Labor costs at Ford Motor Co are about $16 an hour higher in Canada than in the United States, the Canadian Auto Workers confirmed on Friday, but union said it needs guarantees on production levels before it agrees to concessions to level the field.
The CAW and Ford have been in cost-cutting negotiations since Sept. 8.
The talks follow deals the union made with General Motors Co and Chrysler in the spring to help those companies qualify for billions of dollars in government aid needed to survive the industry downturn.
Those three-year collective agreements cut around C$19 ($17.60) an hour from labor costs at GM and Chrysler.
The United Auto Workers struck a deal with Ford in March that the company said brought its U.S. labor costs down to around $55 an hour. That leaves CAW labor costs, which include wages, benefits, vacation time, and a bevy of other items, about $16 higher.
Based on the UAW already making economic sacrifices, that's in the ballpark, Ken Lewenza, the CAW's president, told Reuters. You can argue a buck or two either way, but that's in the ballpark.
Ford, which has not needed any government funding to stay afloat and was the only one of the three Detroit-based automakers not to restructure under bankruptcy protection, says it now needs cost reductions to compete.
Ford has said costs at its Canadian operations are its highest worldwide.
The CAW said that it is willing to work with Ford to cut labor costs, but in return, Ford must guarantee it will keep a certain proportion of its Canada-U.S. production in Canada, which is what GM and Chrysler agreed to in the spring.

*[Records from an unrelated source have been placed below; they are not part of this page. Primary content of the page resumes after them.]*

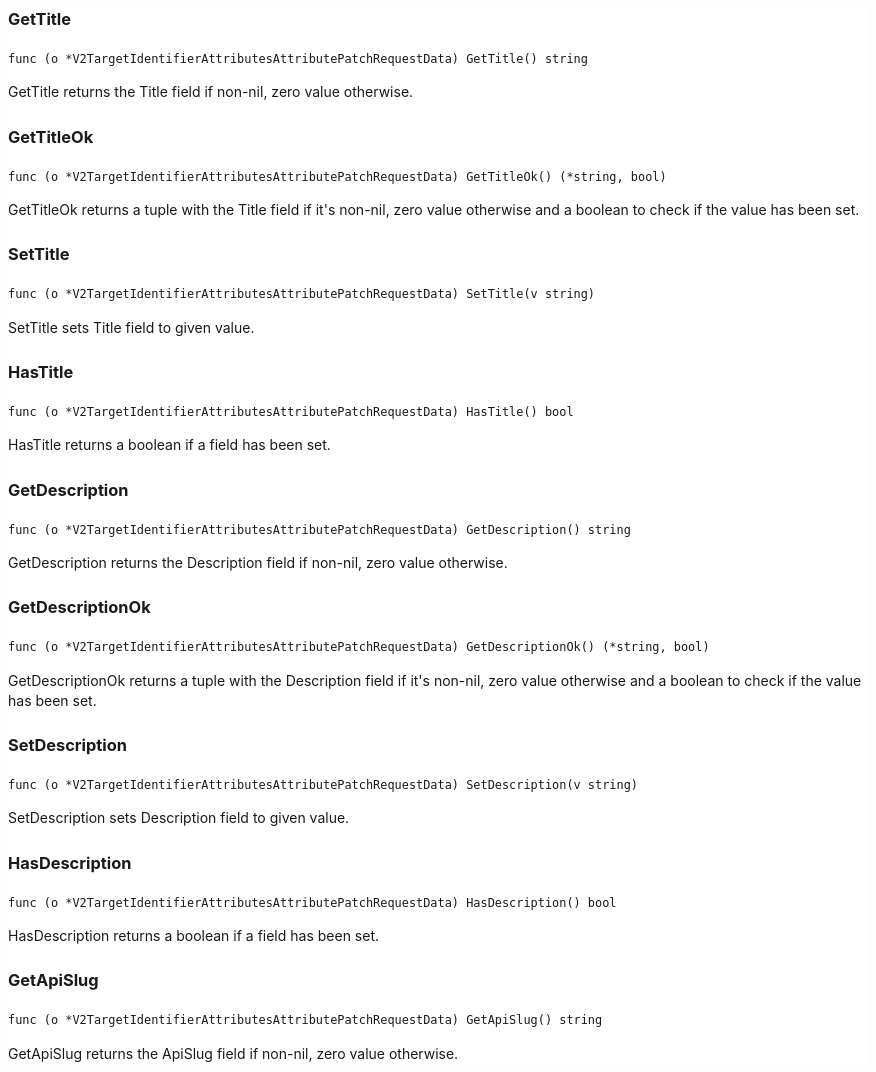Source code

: ### GetTitle

`func (o *V2TargetIdentifierAttributesAttributePatchRequestData) GetTitle() string`

GetTitle returns the Title field if non-nil, zero value otherwise.

### GetTitleOk

`func (o *V2TargetIdentifierAttributesAttributePatchRequestData) GetTitleOk() (*string, bool)`

GetTitleOk returns a tuple with the Title field if it's non-nil, zero value otherwise
and a boolean to check if the value has been set.

### SetTitle

`func (o *V2TargetIdentifierAttributesAttributePatchRequestData) SetTitle(v string)`

SetTitle sets Title field to given value.

### HasTitle

`func (o *V2TargetIdentifierAttributesAttributePatchRequestData) HasTitle() bool`

HasTitle returns a boolean if a field has been set.

### GetDescription

`func (o *V2TargetIdentifierAttributesAttributePatchRequestData) GetDescription() string`

GetDescription returns the Description field if non-nil, zero value otherwise.

### GetDescriptionOk

`func (o *V2TargetIdentifierAttributesAttributePatchRequestData) GetDescriptionOk() (*string, bool)`

GetDescriptionOk returns a tuple with the Description field if it's non-nil, zero value otherwise
and a boolean to check if the value has been set.

### SetDescription

`func (o *V2TargetIdentifierAttributesAttributePatchRequestData) SetDescription(v string)`

SetDescription sets Description field to given value.

### HasDescription

`func (o *V2TargetIdentifierAttributesAttributePatchRequestData) HasDescription() bool`

HasDescription returns a boolean if a field has been set.

### GetApiSlug

`func (o *V2TargetIdentifierAttributesAttributePatchRequestData) GetApiSlug() string`

GetApiSlug returns the ApiSlug field if non-nil, zero value otherwise.
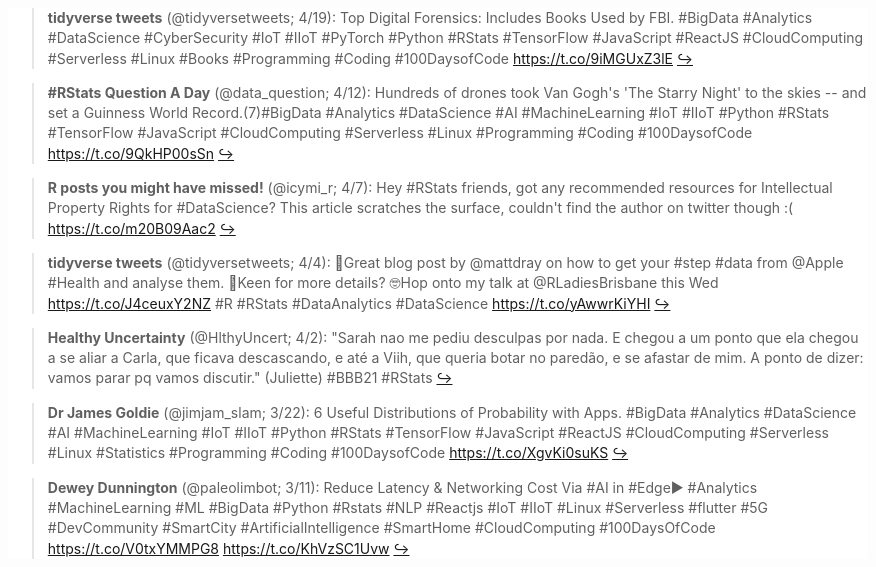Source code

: 


> **tidyverse tweets** (@tidyversetweets; 4/19): Top Digital Forensics: Includes Books Used by FBI. #BigData #Analytics #DataScience #CyberSecurity #IoT #IIoT #PyTorch #Python #RStats #TensorFlow #JavaScript #ReactJS #CloudComputing #Serverless #Linux #Books #Programming #Coding #100DaysofCode 
https://t.co/9iMGUxZ3lE  [&#8618;](https://twitter.com/dataandme/status/1376314696421285892)




> **#RStats Question A Day** (@data_question; 4/12): Hundreds of drones took Van Gogh's 'The Starry Night' to the skies -- and set a Guinness World Record.(7)#BigData #Analytics #DataScience #AI #MachineLearning #IoT #IIoT #Python #RStats #TensorFlow #JavaScript #CloudComputing #Serverless #Linux #Programming #Coding #100DaysofCode https://t.co/9QkHP00sSn  [&#8618;](https://twitter.com/dataandme/status/1376353415362584576)




> **R posts you might have missed!** (@icymi_r; 4/7): Hey #RStats friends, got any recommended resources for Intellectual Property Rights for #DataScience?  This article scratches the surface, couldn't find the author on twitter though :(  https://t.co/m20B09Aac2  [&#8618;](https://twitter.com/dataandme/status/1376346772851728385)




> **tidyverse tweets** (@tidyversetweets; 4/4): 👏Great blog post by @mattdray on how to get your #step #data from @Apple #Health and analyse them.
🧐Keen for more details?
🤓Hop onto my talk at @RLadiesBrisbane this Wed 
https://t.co/J4ceuxY2NZ
#R #RStats #DataAnalytics #DataScience https://t.co/yAwwrKiYHI  [&#8618;](https://twitter.com/dataandme/status/1376321350986440705)




> **Healthy Uncertainty** (@HlthyUncert; 4/2): "Sarah nao me pediu desculpas por nada. E chegou a um ponto que ela chegou a se aliar a Carla, que ficava descascando, e até a Viih, que queria botar no paredão, e se afastar de mim. A ponto de dizer: vamos parar pq vamos discutir." (Juliette) #BBB21 #RStats  [&#8618;](https://twitter.com/dataandme/status/1376405440926470144)




> **Dr James Goldie** (@jimjam_slam; 3/22): 6 Useful Distributions of Probability with Apps. #BigData #Analytics #DataScience #AI #MachineLearning #IoT #IIoT #Python #RStats #TensorFlow #JavaScript #ReactJS #CloudComputing #Serverless #Linux #Statistics #Programming #Coding #100DaysofCode 
https://t.co/XgvKi0suKS  [&#8618;](https://twitter.com/dataandme/status/1376317874575392772)




> **Dewey Dunnington** (@paleolimbot; 3/11): Reduce Latency &amp; Networking Cost Via #AI in #Edge▶️
#Analytics #MachineLearning #ML #BigData #Python #Rstats #NLP #Reactjs #IoT #IIoT #Linux #Serverless #flutter #5G #DevCommunity #SmartCity #ArtificialIntelligence #SmartHome #CloudComputing #100DaysOfCode
https://t.co/V0txYMMPG8 https://t.co/KhVzSC1Uvw  [&#8618;](https://twitter.com/dataandme/status/1376405640885592067)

Ford has about 13 percent of its Canada-U.S. production in Canada, while Chrysler has about 20 percent and GM about 18.
The CAW says Ford's Canadian production footprint will fall below 10 percent in 2011, when the large sedans being manufactured at its St. Thomas, Ontario, assembly plant are slated to be phased out.
Ford said it has no new product to go into the plant, which employs about 1,500 of the company's 7,000 Canadian workers.
With out a deal between the CAW and Ford, Canada is at risk of further production cuts, said a source close to the Ford-CAW negotiations.
The source, who could not be named because of the sensitivity of the situation, said the company is under pressure to consolidate its manufacturing facilities into low-cost labor jurisdictions.
The source said the $16 an hour cost gap figure is based on an exchange rate of 86 cents per Canadian dollar. The exchange rate is currently closer to 93 cents.
Lewenza said that on top of the UAW concessions, the biggest reason for the Canada-U.S. cost gap at Ford is the rise of the Canadian dollar.
He argued that CAW plants have productivity advantages over U.S. plants and that should be taken into account.
David Mondragon, Ford of Canada's chief executive, disagreed.
Right now we do not have a productivity or cost advantage over North American jurisdictions at our Canadian facilities, he told Reuters. So, we do have challenges and we need to address those challenges with the CAW.